A vector space is a fundamental concept in linear algebra that plays a crucial role in various areas of mathematics and physics. It is a collection of objects known as vectors, which can be added together and multiplied by scalars (numbers) to produce another vector within the same space.

In a vector space, two operations are defined: vector addition and scalar multiplication. These operations must adhere to certain rules, called axioms, such as associativity, commutativity of addition, existence of an additive identity (zero vector), and others. The concept of a vector space extends beyond mere three-dimensional space to encompass an infinite number of dimensions, and the vectors are not restricted just to physical quantities like force or velocity; they can be functions, symbols, or sequences, as long as they satisfy the vector space axioms.

Triangle Inequality

One of the fundamental properties of vector spaces equipped with a norm is the triangle inequality. This property is important as it provides a way to gauge the distance between vectors not directly related.

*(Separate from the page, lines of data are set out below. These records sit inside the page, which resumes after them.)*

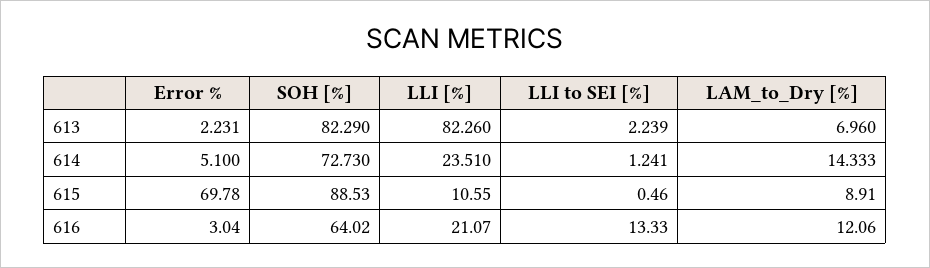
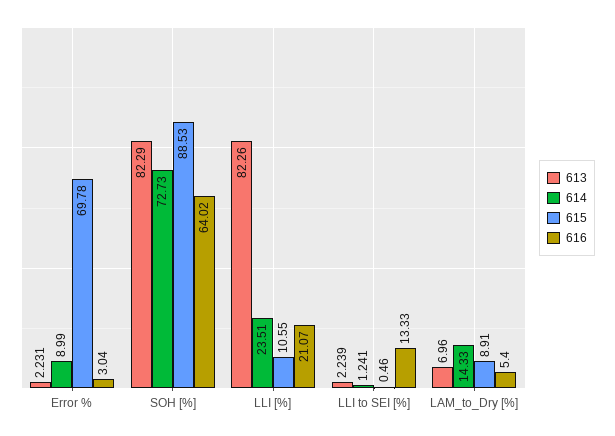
614, Error %: 5.1 -> 8.99
614, LAM_to_Dry [%]: 14.333 -> 14.33
616, LAM_to_Dry [%]: 12.06 -> 5.4

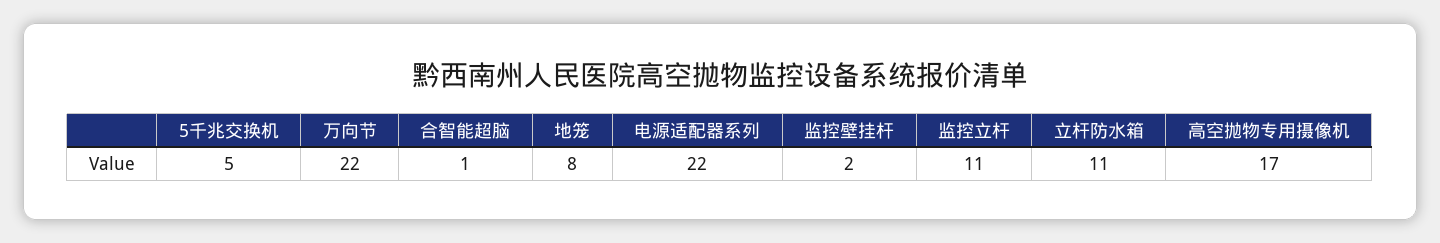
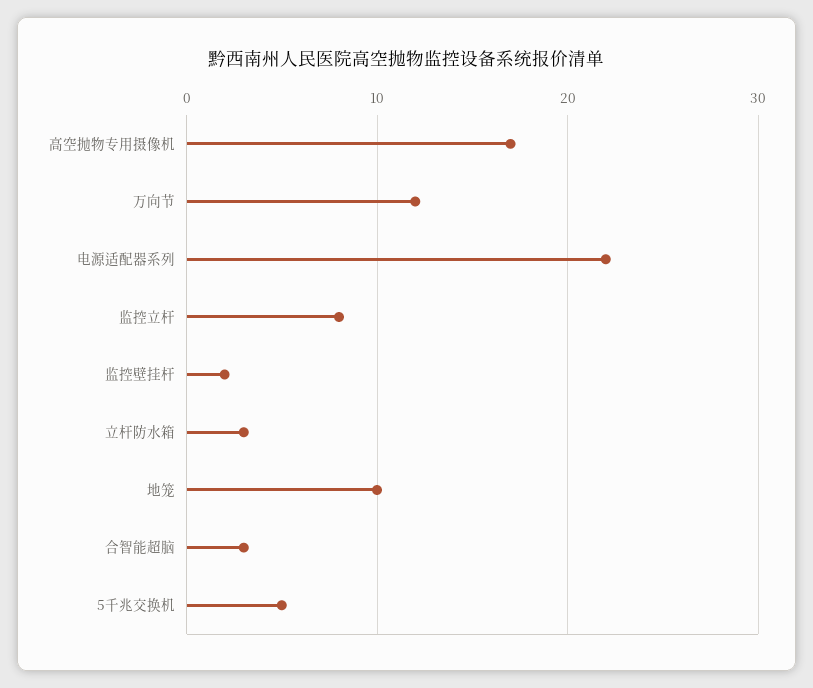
万向节: 22 -> 12
合智能超脑: 1 -> 3
地笼: 8 -> 10
监控立杆: 11 -> 8
立杆防水箱: 11 -> 3

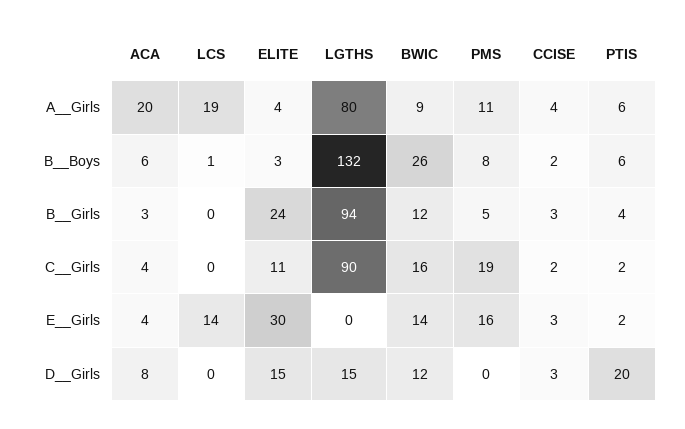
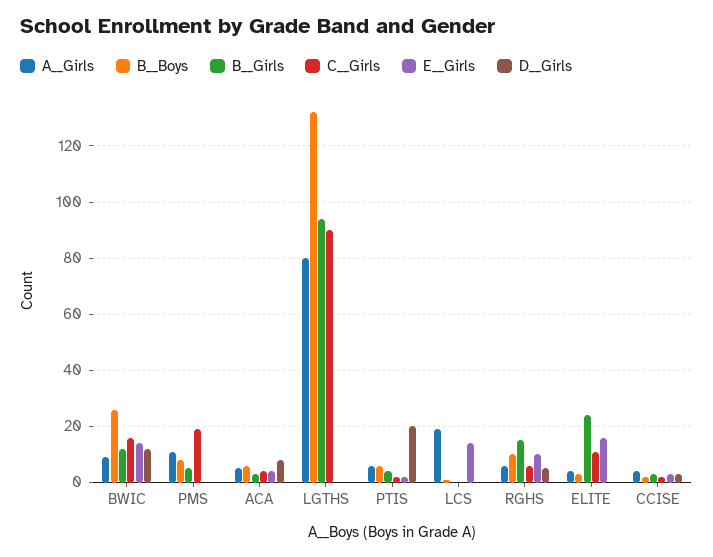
A__Girls, ACA: 20 -> 5
E__Girls, ELITE: 30 -> 15
E__Girls, PMS: 16 -> 0
D__Girls, ELITE: 15 -> 0
D__Girls, LGTHS: 15 -> 0
A__Girls, RGHS: none -> 5
B__Boys, RGHS: none -> 10
B__Girls, RGHS: none -> 15
C__Girls, RGHS: none -> 5
E__Girls, RGHS: none -> 10
D__Girls, RGHS: none -> 5

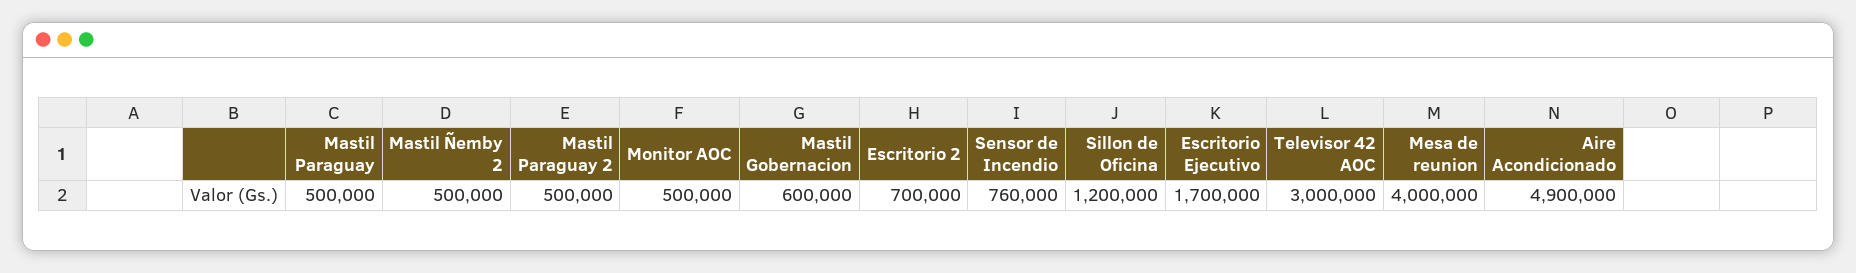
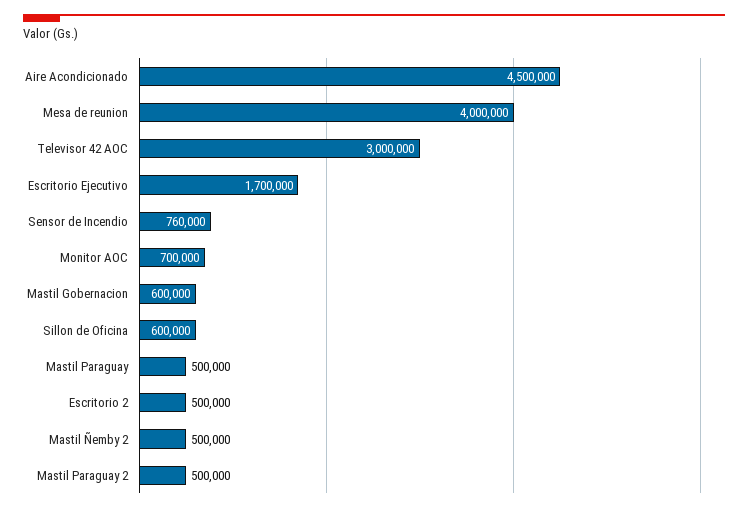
Monitor AOC: 500000 -> 700000
Escritorio 2: 700000 -> 500000
Sillon de Oficina: 1200000 -> 600000
Aire Acondicionado: 4900000 -> 4500000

The triangle inequality states that for any vectors \(x\), \(y\), and \(z\) in a vector space \(V\), the sum of the lengths (norms) of any two sides of a triangle is always greater than or equal to the length of the third side. In mathematical terms, for any vectors \(x\) and \(y\) in \(V\), \(\|x+y\|_V \leq \|x\|_V + \|y\|_V\). This property mirrors the geometric intuition behind the triangle inequality in Euclidean space and is central to the concept of metric spaces, where distance measurements are paramount.

Real-valued Function

A real-valued function is a function that assigns a real number to each element in its domain. In the context of vector spaces, norms are examples of real-valued functions. As demonstrated in the exercise, a norm \(\|\cdot\|_V\) assigns a non-negative real number to each vector in the vector space \(V\), which represents the size or length of the vector.

Real-valued functions are omnipresent in mathematics and are used to describe diverse phenomena in real-world applications, from physics to economics. These functions have varied operations and properties, such as continuity, differentiability, and integrability, which are studied extensively in analysis and calculus.

Inner Product Space

An inner product space is a special type of vector space equipped with an additional structure called an inner product. The inner product is a function that takes two vectors and returns a scalar, which intuitively reflects the 'dot product' in Euclidean vector spaces. It is denoted as \(\langle x, y \rangle\) for two vectors \(x\) and \(y\).

An inner product allows for the definition of geometric concepts like angles and lengths within vector spaces. In an inner product space, the norm of a vector \(x\) can be defined using the inner product as \(\|x\| = \sqrt{\langle x, x \rangle}\). This enables one to establish a true sense of distance and orthogonality, similar to what we are accustomed to in Euclidean geometry, but in a more abstract setting. Inner product spaces form the backbone of functional analysis and quantum mechanics, where they are used to describe the state space of quantum systems.